Stephen Reader covers politics for It's a Free Country, WNYC's interactive politics site. He joined the station in 2010 and has also worked for Studio 360, WNYC's Peabody Award-winning show about art, culture, and creativity.
On the second day of oral arguments on the constitutionality of the Affordable Care Act’s individual mandate to purchase health insurance, the Supreme Court weighed the federal government’s argument that health care is different from all other products.
The central challenge to the mandate raised by Paul Clement, the lawyer representing Florida and 25 other states, is that if the government could force citizens to purchase health insurance, then it could force individuals to purchase anything.
“The power to compel a person to enter into an unwanted commercial relationship is not some modest step necessary and proper to perfect Congress’ authority to regulate existing commercial intercourse,” Clement wrote in his brief to the Court. “It is a revolution in the relationship between the central government and the governed.”
Donald Verrilli, Solicitor General arguing on behalf of the federal government, defends the mandate by citing two provisions of the U.S. Consitution: Congress’ power to collect taxes, and its ability to regulate interstate commerce.
Yesterday, Verrilli argued that the fees incurred for failing to purchase insurance didn’t constitute a “tax”; rather, they constituted a “penalty.” But today, Verrilli had to argue that the mandate was constitutional, in part, because those penalties were collected in the same manner as taxes, and therefore were within Congress’ authority to levy.
The other part of Verrilli’s argument addresses Clement’s challenge more specifically: Congress has the authority to regulate interstate commerce, and can force people to purchase health insurance in the name of regulating such commerce. Clement argues that giving Congress the power to force people to enter into a market, in this case by purchasing insurance, is a power both unprecedented and un-enumerated.
On the other hand, the government says that it’s not forcing anyone into a market: every American is already in the health care market, whether they purchase insurance or not.
“Individuals without insurance actively participate in the health care market, but they pay only a fraction of the cost of the services they consume,” Verrilli writes in his argument summary. “These costs are shifted to other market participants, raising the average family’s annual health insurance premiums by more than $1,000.”
The uninsured “externalize the risks and costs” of their health care; the individual mandate “will require that they internalize them,” he argues. “This is classic economic regulation of an economic conduct.”
On Tuesday, the Court was most interested in determining whether upholding the mandate would set a precedent for Congress to force citizens to purchase other products in the future.
The federal government argues that health care is different from any other product, and requiring people to purchase health insurance would not open the door for Congress to require the purchase of other goods and services.
Over more than two hours this morning, Supreme Court Justices compared health insurance to food, car insurance, fire and police services, funeral insurance, cell phones, and gym membership.
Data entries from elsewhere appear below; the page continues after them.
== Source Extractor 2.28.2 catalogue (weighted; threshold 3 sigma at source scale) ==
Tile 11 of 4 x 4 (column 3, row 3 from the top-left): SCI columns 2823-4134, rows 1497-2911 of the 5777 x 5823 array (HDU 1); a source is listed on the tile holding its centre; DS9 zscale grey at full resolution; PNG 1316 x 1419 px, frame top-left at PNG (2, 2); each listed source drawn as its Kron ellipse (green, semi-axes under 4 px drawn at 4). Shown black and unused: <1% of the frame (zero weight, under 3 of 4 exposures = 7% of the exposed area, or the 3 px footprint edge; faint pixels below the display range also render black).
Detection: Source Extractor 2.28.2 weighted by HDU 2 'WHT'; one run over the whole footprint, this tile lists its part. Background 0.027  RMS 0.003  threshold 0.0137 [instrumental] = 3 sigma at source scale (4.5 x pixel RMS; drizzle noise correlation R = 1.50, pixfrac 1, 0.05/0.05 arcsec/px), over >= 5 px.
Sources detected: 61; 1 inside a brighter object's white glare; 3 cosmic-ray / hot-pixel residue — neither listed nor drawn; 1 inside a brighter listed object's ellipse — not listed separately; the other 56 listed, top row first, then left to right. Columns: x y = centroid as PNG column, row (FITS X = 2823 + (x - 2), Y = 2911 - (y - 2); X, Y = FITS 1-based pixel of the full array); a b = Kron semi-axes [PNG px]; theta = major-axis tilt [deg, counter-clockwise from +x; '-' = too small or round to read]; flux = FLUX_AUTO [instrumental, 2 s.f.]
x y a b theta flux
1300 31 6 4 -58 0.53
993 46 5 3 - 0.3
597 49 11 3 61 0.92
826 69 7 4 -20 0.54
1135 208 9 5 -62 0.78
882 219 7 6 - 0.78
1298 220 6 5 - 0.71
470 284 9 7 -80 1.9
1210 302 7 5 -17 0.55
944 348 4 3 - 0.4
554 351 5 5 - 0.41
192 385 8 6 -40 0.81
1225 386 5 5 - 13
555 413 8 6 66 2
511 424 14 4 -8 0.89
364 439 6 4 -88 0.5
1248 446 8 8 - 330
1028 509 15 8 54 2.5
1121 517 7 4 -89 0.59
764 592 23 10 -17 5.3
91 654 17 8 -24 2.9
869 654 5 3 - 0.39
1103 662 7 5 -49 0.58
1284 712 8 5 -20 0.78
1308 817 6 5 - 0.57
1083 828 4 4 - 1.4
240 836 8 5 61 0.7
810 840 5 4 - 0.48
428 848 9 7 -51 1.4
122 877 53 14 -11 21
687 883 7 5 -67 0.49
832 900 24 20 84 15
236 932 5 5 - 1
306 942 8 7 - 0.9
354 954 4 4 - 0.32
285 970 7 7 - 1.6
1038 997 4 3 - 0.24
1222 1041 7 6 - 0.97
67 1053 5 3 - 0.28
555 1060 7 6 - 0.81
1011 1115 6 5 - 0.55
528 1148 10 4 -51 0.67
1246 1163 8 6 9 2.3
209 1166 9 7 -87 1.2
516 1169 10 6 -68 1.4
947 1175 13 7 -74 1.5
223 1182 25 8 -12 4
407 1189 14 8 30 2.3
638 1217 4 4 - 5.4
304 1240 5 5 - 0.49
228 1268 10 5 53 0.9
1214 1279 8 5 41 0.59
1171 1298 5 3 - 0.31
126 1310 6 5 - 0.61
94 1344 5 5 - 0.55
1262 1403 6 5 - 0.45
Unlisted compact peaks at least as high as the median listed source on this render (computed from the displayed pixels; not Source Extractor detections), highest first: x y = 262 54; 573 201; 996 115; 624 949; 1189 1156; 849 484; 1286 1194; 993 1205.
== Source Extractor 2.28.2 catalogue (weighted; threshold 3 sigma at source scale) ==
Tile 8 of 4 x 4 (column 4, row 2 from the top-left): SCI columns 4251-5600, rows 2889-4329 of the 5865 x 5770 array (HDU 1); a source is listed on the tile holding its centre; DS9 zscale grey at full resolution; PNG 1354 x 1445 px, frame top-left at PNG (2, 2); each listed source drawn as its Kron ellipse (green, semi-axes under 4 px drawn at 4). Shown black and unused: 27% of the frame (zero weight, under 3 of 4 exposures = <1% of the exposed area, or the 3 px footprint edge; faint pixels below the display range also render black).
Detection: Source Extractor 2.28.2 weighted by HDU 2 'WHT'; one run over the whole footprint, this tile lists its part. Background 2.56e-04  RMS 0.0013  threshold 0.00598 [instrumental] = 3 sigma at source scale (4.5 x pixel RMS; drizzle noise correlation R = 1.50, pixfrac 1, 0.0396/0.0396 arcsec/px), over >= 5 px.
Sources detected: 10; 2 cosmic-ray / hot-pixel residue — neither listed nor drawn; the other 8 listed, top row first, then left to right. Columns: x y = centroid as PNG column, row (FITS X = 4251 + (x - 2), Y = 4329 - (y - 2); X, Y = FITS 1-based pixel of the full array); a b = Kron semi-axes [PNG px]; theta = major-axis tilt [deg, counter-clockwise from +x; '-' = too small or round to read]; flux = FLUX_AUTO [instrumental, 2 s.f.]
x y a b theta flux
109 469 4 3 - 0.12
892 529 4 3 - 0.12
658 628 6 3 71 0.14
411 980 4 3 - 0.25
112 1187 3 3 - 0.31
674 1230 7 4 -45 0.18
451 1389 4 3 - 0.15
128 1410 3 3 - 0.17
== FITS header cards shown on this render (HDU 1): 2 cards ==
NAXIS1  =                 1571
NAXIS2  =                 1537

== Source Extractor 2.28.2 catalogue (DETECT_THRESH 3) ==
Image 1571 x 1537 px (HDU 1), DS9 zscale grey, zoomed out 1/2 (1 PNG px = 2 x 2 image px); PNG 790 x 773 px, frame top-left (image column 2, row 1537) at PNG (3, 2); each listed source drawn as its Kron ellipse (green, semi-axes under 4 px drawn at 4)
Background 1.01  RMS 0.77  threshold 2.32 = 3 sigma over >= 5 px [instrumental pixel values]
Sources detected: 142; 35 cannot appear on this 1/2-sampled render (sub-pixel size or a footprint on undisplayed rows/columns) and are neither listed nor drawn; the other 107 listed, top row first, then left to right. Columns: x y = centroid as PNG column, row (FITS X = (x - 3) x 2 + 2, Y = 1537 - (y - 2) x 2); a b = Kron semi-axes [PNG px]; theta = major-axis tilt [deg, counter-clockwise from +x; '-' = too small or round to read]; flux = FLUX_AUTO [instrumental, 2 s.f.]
Might the government find reasons to compel the purchase of these products at some future date if the individual mandate were upheld?
Justices John Roberts, Samuel Alito, and Anthony Kennedy were the most active in pursuing these comparisons. Justice Alito asked specifically if the government couldn’t mandate the purchase of funeral insurance – everyone will eventually use health care, the government argues, but won’t everyone also eventually die?
Verrilli countered that in this example, the cost burdens of a funeral aren’t shifted on to others, the way health care costs are.
Both Paul Clement and Michael Carvin, an attorney representing the National Federation of Independent Business and several other individuals challenging the mandate, disagreed that health care was unique enough for there to be a practical “limiting principle” that would prevent the government from mandating other purchases in the future.
Earlier in the proceedings, Justice Alito had asked Mr. Verrilli to express his limiting principle "as succinctly as you possibly can.” Verrilli made three points for why health insurance was unique: it’s virtually certain every American will need it, and impossible to predict when; citizens receive care even if they can’t afford it; and to not require insurance would be to allow cost-shifting that distorts the market, which makes up more than 17 percent of the national economy.
Michael Carvin, arguing against the law, called this limiting principle “bogus.” Carvin echoed Clement, who said earlier in the proceedings that the government’s justification had no limiting principles.
It’s a matter that the case is likely to turn on, and at least one legal expert thinks the odds favor the opponents of the mandate.
CNN legal analyst Jeffrey Toobin told the network that he believed Solicitor General Verrilli’s performance was “a train wreck for the Obama administration.”
“He was not ready for the answers for the conservative justices,” Toobin said.
Verrilli would have to win over the four liberal Supreme Court Justices, as well as swing-voter Anthony Kennedy, presumably. As of Tuesday afternoon, Toobin said he thought Kennedy was a “lost cause.”